■ DATASET RECORDS:
----

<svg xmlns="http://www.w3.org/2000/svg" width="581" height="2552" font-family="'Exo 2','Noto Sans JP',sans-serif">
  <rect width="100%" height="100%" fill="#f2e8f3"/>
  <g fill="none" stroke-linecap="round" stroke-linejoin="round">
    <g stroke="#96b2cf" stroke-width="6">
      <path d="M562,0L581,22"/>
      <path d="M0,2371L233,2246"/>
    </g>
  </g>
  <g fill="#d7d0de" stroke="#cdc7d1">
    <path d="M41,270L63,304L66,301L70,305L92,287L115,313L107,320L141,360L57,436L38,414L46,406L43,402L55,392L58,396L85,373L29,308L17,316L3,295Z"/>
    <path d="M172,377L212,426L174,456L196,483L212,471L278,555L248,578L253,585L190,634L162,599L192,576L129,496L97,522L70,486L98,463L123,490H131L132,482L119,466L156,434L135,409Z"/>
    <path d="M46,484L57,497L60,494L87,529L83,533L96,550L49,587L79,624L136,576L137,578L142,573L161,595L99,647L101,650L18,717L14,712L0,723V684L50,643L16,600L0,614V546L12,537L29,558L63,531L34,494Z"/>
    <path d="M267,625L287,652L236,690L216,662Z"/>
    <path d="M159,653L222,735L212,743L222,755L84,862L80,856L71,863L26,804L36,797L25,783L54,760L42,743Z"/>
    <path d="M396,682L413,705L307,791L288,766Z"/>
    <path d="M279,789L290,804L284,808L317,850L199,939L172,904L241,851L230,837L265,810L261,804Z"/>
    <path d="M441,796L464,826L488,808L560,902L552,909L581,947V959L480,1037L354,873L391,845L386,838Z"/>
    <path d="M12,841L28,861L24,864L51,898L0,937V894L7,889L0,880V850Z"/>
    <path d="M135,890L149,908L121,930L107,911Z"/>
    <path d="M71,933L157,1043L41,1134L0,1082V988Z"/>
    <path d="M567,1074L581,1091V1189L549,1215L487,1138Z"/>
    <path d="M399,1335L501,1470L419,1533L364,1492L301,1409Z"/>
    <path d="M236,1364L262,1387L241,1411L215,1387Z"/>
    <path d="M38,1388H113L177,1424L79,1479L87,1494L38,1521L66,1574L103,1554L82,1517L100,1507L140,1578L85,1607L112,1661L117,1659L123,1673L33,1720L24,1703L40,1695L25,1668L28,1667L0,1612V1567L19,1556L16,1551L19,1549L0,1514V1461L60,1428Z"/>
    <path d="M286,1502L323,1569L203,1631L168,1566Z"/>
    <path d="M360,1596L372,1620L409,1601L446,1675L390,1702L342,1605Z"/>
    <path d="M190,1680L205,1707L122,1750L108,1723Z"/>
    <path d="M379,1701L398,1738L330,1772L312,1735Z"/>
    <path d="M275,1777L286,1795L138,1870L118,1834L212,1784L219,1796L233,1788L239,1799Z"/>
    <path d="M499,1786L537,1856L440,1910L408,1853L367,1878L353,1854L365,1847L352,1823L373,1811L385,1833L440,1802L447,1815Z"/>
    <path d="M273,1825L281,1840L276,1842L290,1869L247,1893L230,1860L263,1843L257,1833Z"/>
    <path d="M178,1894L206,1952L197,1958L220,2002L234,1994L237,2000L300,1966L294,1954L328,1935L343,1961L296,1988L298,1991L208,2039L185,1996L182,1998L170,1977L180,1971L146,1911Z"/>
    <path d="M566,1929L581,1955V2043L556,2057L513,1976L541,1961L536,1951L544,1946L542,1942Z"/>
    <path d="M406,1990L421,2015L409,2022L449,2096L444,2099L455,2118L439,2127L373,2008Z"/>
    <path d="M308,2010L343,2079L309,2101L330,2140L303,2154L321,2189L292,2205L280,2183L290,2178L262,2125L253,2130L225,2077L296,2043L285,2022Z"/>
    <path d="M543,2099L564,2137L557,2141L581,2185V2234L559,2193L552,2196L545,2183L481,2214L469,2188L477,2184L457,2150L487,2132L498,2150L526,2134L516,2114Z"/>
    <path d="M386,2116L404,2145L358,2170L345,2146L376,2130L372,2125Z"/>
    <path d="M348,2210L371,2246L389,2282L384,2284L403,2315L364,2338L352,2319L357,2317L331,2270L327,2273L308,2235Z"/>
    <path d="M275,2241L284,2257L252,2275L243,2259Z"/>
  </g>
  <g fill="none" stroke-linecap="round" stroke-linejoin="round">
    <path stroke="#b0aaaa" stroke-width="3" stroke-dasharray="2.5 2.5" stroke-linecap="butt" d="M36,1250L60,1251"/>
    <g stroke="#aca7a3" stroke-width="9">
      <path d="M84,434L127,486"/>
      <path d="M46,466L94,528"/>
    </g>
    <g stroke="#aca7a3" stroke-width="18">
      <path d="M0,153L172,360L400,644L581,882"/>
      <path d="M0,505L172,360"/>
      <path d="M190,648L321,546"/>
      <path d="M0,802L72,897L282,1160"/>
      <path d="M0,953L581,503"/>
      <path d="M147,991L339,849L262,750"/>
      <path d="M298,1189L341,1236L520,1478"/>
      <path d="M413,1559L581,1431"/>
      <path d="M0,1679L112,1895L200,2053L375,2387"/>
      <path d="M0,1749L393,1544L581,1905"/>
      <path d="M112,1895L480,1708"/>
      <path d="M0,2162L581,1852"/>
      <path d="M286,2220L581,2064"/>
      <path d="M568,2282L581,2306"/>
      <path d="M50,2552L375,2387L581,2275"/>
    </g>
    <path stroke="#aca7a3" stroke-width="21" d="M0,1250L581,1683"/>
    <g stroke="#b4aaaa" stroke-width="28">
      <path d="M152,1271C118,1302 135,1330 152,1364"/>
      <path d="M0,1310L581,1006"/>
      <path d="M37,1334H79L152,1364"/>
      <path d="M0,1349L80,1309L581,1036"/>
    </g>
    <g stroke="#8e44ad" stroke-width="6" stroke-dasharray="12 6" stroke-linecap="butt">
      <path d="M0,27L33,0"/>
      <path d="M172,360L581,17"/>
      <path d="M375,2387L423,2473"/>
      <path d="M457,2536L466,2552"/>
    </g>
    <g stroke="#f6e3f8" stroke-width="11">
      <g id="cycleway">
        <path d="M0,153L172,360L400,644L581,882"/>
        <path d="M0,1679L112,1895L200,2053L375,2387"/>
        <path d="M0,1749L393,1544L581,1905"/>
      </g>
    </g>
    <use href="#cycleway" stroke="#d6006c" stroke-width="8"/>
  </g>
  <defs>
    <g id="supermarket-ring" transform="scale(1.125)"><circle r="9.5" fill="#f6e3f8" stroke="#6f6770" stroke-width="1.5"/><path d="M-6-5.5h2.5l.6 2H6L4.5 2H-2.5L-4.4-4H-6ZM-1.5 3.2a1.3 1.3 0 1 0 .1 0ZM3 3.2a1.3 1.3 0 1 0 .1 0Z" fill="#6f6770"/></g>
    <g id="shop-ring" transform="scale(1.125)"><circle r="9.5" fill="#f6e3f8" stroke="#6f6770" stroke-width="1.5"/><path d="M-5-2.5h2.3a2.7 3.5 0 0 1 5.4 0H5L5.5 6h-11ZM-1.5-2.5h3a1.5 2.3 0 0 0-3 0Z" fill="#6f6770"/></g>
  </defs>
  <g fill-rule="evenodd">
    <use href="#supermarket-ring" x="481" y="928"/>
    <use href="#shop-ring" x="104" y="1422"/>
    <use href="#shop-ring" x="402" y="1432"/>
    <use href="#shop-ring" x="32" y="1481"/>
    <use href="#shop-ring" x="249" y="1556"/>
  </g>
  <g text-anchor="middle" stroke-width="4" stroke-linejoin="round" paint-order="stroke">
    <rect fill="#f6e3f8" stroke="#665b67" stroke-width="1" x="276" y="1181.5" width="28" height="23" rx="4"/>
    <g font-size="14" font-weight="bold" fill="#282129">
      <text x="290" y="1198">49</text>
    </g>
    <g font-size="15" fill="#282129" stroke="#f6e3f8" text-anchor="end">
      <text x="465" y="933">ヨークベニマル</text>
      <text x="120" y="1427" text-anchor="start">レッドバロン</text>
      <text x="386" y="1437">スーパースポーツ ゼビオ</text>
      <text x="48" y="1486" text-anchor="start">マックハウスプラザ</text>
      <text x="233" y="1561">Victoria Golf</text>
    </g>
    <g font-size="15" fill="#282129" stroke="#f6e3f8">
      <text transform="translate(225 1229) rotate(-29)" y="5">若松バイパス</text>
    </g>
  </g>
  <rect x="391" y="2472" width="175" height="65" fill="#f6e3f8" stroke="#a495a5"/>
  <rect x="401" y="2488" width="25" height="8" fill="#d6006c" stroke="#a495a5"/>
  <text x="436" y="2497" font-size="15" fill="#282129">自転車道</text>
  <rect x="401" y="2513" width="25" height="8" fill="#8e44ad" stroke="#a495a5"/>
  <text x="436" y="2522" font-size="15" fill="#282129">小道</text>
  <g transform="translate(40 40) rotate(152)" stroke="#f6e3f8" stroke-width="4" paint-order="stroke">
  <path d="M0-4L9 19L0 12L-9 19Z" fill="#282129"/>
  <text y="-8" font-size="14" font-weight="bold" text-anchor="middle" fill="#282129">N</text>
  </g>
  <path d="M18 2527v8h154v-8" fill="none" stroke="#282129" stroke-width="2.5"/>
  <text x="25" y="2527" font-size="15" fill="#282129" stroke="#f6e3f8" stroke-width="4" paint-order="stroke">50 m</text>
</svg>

----

■ WHAT THE TASK ASKS: Wherever a line in the entries above holds "middle", copy that line.

■ RESULT FOR THIS TASK:
  <g text-anchor="middle" stroke-width="4" stroke-linejoin="round" paint-order="stroke">
  <text y="-8" font-size="14" font-weight="bold" text-anchor="middle" fill="#282129">N</text>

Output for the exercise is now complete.